Gollip remained there, crouched now at the edge to watch over. He looked down on the Grays below.

François switched deliberately to French, forcing himself to adopt his native Gallic insouciance along with the words he knew Kareem understood.

“Kareem, my young friend, it’s not enough to avoid killing innocent people. Just not being a murderer is not enough righteousness and decency for a civilized man.”

Kareem looked back and forth between François and the Gray. “You mean you want me to help you fix their engines.”

François smiled. “Yes. And graciously.”

“I can’t do it,” Kareem said. He seemed to understand François’s tactic and was also smiling. Something was making him feel angry or shaken, though, because his smile was the worst pasted-on grin François had ever seen.

“You can.”

“I don’t want to. You won’t want to, either, once I tell you about that bone I showed you.”

François’s frustration ebbed as his mind flashed back to the chewed bone that Kareem had shown him. The kid’s heart was in the right place, and he hated anything alien at the moment. “Go ahead, tell me.”

“A mound of skulls,” Kareem said. “In a prison, beneath this very ridge.”

“What kind of skulls?” François asked. “Human?”

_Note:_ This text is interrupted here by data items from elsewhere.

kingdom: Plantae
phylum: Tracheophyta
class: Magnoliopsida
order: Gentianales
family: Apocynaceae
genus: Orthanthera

Kareem nodded. “There were thousands and thousands of bones. All of them with bite marks like the one I showed you. Needle-sharp teeth, the same as these things have.” He tilted his head toward Gollip. “We know the Grays eat human flesh. The ones living under Nesha did, and there is a group of them here that wants to eat us.”

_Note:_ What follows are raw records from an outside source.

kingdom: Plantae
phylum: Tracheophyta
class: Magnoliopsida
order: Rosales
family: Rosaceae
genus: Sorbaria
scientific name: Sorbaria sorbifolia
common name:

François sighed, his heart sinking. “But there is a group that doesn’t.”

“The engineer says. Do you trust him?”

François hesitated, but then nodded slowly. “I believe I do.”

“Then ask him to tell you the truth,” Kareem said. “There’s a dungeon under his precious engine works, that held hundreds of prisoners, and a massive pile of gnawed-on human bones.”

“You think they eat people who come here seeking healing?” François asked.

Kareem shook his head. “The bones are too old, and there are no prisoners down there now, and the door was jammed shut.” He hesitated. “Maybe Yotto doesn’t know. Maybe this has been a secret for a long time. I think those bones down there belong to the humans who sailed here with the Grays. I think when the city hit its first crisis, the Grays ate all the humans.”